━━━━━ RAW DATA
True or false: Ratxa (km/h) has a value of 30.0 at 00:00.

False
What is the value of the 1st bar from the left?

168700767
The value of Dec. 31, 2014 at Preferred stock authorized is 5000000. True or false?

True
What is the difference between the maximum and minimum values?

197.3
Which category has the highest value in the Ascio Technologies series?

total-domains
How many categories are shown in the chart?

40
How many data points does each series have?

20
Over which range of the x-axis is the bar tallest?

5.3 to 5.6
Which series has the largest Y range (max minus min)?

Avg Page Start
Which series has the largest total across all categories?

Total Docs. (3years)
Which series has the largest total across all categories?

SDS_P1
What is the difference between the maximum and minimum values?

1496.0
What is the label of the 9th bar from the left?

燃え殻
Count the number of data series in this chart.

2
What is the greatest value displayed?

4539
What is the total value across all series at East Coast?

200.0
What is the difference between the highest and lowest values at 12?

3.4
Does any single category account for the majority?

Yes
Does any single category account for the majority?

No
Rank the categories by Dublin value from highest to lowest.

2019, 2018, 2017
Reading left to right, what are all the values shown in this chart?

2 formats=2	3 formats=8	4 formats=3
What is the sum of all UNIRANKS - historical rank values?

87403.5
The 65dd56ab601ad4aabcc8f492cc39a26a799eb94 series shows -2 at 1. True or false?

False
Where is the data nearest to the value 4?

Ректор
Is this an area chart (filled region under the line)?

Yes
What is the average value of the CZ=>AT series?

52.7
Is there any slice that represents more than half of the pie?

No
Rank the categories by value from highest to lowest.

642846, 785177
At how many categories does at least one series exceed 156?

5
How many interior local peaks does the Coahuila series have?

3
━━━━━━━━━━
▶ **WRITTEN TASK**: Return all of the entries above word for word, with every line unchanged.

▶ **SOLUTION TO THE PROBLEM**:
True or false: Ratxa (km/h) has a value of 30.0 at 00:00.

False
What is the value of the 1st bar from the left?

168700767
The value of Dec. 31, 2014 at Preferred stock authorized is 5000000. True or false?

True
What is the difference between the maximum and minimum values?

197.3
Which category has the highest value in the Ascio Technologies series?

total-domains
How many categories are shown in the chart?

40
How many data points does each series have?

20
Over which range of the x-axis is the bar tallest?

5.3 to 5.6
Which series has the largest Y range (max minus min)?

Avg Page Start
Which series has the largest total across all categories?

Total Docs. (3years)
Which series has the largest total across all categories?

SDS_P1
What is the difference between the maximum and minimum values?

1496.0
What is the label of the 9th bar from the left?

燃え殻
Count the number of data series in this chart.

2
What is the greatest value displayed?

4539
What is the total value across all series at East Coast?

200.0
What is the difference between the highest and lowest values at 12?

3.4
Does any single category account for the majority?

Yes
Does any single category account for the majority?

No
Rank the categories by Dublin value from highest to lowest.

2019, 2018, 2017
Reading left to right, what are all the values shown in this chart?

2 formats=2	3 formats=8	4 formats=3
What is the sum of all UNIRANKS - historical rank values?

87403.5
The 65dd56ab601ad4aabcc8f492cc39a26a799eb94 series shows -2 at 1. True or false?

False
Where is the data nearest to the value 4?

Ректор
Is this an area chart (filled region under the line)?

Yes
What is the average value of the CZ=>AT series?

52.7
Is there any slice that represents more than half of the pie?

No
Rank the categories by value from highest to lowest.

642846, 785177
At how many categories does at least one series exceed 156?

5
How many interior local peaks does the Coahuila series have?

3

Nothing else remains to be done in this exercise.